From the scoria mound looking towards the coming sunset over Eyfjallajökull

At this point it was about 9pm and I was feeling pretty knackered. Not knowing how far there was to go I had some double choc power cookies for some energy to push on. I’m glad I did because it was another hour from here.

I spotted some foot prints heading around a hillside so I headed towards the high point. I had to cross a field of hraun, the biggest lava chunks I’d seen before. The rubble was unstable and sharp so it was a little dodgy, but it looked like a fun shortcut.


The view across the hraun. So different, so peaceful and so beautiful in it's own way

There were lots of soft sandy spots and I seriously considered camping there in the hope of another sunset, but I figured that should be my backup plan if the hut wardens didn’t allow camping. I hadn’t actually considered that possibility until I saw the landscape. I thought the huts were further below Fimmvörðuháls.

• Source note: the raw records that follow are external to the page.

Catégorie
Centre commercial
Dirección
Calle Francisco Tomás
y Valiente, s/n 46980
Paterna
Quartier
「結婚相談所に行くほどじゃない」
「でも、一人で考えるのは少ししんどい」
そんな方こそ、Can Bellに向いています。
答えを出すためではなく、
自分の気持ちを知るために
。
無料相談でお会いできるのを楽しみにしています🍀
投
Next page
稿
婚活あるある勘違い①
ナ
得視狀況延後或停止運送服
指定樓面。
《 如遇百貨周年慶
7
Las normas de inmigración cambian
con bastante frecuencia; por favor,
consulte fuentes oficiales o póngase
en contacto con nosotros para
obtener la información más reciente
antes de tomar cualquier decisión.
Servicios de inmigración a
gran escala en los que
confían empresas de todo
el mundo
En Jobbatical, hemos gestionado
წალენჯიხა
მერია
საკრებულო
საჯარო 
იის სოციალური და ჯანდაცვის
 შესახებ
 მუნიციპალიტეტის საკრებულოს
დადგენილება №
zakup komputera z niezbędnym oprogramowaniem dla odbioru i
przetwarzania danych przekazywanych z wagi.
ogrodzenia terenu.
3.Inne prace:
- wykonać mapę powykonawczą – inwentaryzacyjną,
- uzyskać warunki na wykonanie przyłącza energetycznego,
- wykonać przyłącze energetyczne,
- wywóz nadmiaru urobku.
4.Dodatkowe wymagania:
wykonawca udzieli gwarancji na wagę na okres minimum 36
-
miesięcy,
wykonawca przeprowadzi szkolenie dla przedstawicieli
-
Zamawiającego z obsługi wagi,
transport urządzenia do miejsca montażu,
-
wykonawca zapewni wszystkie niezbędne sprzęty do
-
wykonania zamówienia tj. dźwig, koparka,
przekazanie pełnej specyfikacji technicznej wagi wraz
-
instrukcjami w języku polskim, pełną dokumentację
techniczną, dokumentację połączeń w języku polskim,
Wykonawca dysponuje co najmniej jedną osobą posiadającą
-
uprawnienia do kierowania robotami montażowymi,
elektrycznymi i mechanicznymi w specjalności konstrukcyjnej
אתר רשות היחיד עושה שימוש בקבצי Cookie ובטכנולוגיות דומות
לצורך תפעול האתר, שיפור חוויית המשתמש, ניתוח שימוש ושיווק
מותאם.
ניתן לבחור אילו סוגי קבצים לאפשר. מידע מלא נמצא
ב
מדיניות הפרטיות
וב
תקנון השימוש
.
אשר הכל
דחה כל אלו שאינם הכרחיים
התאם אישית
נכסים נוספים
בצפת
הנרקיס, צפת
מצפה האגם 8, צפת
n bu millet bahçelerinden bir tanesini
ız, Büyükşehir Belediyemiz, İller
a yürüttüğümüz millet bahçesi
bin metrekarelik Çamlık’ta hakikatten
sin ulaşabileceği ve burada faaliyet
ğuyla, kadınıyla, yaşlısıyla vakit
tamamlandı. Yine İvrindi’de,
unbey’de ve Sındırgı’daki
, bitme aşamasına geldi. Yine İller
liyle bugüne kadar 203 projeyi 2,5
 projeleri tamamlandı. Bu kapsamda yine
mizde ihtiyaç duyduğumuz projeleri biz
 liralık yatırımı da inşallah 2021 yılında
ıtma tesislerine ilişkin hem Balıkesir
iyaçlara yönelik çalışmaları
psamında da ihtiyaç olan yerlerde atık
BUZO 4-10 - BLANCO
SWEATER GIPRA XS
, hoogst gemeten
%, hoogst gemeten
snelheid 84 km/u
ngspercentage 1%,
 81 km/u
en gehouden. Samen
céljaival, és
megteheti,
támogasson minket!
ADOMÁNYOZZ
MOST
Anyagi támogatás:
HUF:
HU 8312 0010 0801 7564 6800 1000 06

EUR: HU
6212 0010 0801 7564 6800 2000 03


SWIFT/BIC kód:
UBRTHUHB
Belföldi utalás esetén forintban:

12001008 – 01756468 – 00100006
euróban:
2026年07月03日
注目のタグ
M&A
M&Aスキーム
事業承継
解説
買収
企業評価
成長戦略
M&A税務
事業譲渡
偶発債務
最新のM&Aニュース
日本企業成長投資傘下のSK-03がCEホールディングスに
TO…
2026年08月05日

The hill I had targeted must have been Misðker (1093m) as I later found out. From the top I could finally see Útvist hut. I found this useful map of the area the next day on a signpost.

image image

The tiny Útvist hut still so far away and a useful map of Fimmvörðuháls

From the top of Misðker I also found the real trail again. After much trudging, I arrived at Útvist hut at about 10pm and received a warm welcome from the warden Bjërk (totally guessing on the spelling and would you believe it’s a girl’s name?). She had never heard of anyone paying for camping, but she charged me the 400ISK facility day use fee and gave me some boiled snow.

I really wanted to set up my tent right next to the hut where there was a view, but the winds started to shake the tent a lot and I thought better. Reluctantly, I descended a bit to a more sheltered spot. I was too lazy to pull down the tent and just walked with it flying like a kite, set up camp alone and tucked into a much needed hot dinner!

A huge day on the Fimmvörðuháls Trek and thankfully a calm night on the mountain before descending to Skogár.